Q: How do I update dependencies? A: Run uv sync --upgrade to update all dependencies to their latest compatible versions.

Q: The library builds slowly on first install. Why? A: The Rust extension is compiled with optimizations enabled. This is a one-time cost (1-2 minutes). Subsequent installs use the cached build.

Q: Can I use this in production? A: Yes! The library is designed for production use with comprehensive testing, benchmarks, and stable APIs.

Q: Where can I find more examples?
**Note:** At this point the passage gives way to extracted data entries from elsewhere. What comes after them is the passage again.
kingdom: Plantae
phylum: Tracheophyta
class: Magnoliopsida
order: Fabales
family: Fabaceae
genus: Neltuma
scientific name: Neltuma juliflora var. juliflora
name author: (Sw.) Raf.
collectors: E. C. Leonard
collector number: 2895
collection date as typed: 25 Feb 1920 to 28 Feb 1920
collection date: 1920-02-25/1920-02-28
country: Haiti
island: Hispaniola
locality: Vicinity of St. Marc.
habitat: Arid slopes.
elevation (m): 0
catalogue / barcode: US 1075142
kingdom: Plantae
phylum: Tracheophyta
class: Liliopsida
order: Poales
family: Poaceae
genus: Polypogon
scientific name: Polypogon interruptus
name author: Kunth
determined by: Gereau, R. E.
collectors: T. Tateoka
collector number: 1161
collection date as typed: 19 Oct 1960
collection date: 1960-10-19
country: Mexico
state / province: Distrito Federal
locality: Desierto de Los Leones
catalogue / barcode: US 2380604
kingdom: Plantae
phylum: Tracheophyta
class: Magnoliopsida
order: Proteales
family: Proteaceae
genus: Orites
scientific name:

A: Check the examples/ directory for Python scripts and marimo_examples/ for interactive notebooks.

Getting Support

Quick Reference

Common Commands

# Install/update the library
uv sync

# Run a Python script
uv run python your_script.py

# Run examples
uv run python examples/01_basic_single_option.py

# Run tests
pytest tests/ -v

# Rebuild Rust after changes (for contributors)
maturin develop --release

# Format code (for contributors)
cargo fmt && ruff format .

Key Concepts

  • European Options: Analytical Black-Scholes pricing (fast)
  • American Options: Binomial tree pricing (slower but handles early exercise)
  • Vectorized Operations: Use *_many() static methods for 10-30x speedup
  • Immutable API: Use with_*() methods for scenario analysis
  • Type Safety: Full .pyi stubs for perfect IDE support

You're now ready to start using rust-quant! Begin with the examples and explore the documentation as needed.